I though I was going to have a row to myself, but at the last minute the population of New Dehli boarded the plane. I am serious – a huge group of Indians traveling together: parents, grandparents and children, noisily entered the plane and began to disrupt the reset of the passengers by trying to sit together. The two seats next to me soon became full.
Since there were other seats available, I moved back a couple of rows so that there wouldn’t be anyone in the middle seat next to me. Unfortunately, this meant that two of the seats in front of me would now be occupied by children – bored children whose idea of fun was to see how quickly they could move the seat back and forth and, it appeared to me, they were also having “drop the tray table” races.
The parents were, of course, oblivious to all of this. People often ask me why we chose to remain childfree, and this is a major example. I don’t know if it is poor parenting or just that the parents have been exposed to poor behavior so long that they’ve given up, but my Dad would have disciplined me instantly if I’d acted the way these kids did. Perhaps it’s no longer considered proper, but I still think a well timed smack can work wonders on a child’s attitude.

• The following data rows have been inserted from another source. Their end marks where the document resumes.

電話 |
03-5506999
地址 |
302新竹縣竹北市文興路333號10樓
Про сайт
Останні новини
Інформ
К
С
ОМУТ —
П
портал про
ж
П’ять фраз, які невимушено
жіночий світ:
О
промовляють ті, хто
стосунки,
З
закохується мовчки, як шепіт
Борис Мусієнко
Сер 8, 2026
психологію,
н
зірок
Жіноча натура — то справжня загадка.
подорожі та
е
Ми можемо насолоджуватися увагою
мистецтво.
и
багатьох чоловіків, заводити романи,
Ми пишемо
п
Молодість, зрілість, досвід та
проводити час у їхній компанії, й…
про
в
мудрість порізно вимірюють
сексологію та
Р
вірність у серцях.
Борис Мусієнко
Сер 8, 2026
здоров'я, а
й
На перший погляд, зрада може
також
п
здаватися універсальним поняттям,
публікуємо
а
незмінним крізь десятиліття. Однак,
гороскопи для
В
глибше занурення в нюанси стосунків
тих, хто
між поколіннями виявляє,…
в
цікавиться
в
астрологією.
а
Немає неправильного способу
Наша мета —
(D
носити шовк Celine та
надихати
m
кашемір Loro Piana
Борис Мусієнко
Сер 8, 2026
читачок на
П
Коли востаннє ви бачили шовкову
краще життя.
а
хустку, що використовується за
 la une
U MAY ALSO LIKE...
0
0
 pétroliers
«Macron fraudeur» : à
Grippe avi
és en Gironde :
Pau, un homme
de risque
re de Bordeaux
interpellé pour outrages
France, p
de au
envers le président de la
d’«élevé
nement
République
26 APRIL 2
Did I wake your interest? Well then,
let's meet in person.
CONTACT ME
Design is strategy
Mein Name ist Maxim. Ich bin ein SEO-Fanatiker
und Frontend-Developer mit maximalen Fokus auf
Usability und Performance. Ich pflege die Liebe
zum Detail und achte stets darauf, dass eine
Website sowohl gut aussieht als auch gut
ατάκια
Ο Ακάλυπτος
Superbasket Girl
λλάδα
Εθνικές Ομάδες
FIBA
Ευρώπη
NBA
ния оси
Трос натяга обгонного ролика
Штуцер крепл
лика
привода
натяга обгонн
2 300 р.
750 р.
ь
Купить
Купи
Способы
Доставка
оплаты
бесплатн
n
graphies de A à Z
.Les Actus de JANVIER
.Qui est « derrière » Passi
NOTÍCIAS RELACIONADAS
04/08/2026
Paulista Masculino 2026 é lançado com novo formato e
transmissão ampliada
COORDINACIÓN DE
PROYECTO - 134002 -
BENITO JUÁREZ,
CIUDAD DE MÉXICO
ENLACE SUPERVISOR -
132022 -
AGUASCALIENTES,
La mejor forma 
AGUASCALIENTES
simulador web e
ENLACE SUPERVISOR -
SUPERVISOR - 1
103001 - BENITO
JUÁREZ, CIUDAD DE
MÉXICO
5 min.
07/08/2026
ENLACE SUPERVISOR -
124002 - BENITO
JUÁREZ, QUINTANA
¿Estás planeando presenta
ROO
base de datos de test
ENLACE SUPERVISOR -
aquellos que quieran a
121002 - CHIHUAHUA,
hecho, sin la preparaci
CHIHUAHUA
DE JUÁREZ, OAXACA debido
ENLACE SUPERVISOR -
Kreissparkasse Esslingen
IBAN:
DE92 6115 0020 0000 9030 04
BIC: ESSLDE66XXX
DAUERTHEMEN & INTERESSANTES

Being Easyjet, I moved again. From my new seat I could still see the children, as well as their parents. I felt extremely sorry for the poor sod in the window seat on that row. The father did take the time out to unwrap some sandwiches he had brought on board for the children, as well as some orange juice. The wrappers and bits of sandwich quickly made it onto the floor, while the little girl (it was a girl and I assume her younger brother) discovered that if you try to slam your tray table up with a glass of orange juice on it, it will spill all over the back of the seat. She also experimented with a remedy, namely to scream at the top of her voice “I need a tissue!”, repeatedly.
Ah, the joys of travel.
Luckily the flight was rather short, and I arrived in Geneva on time.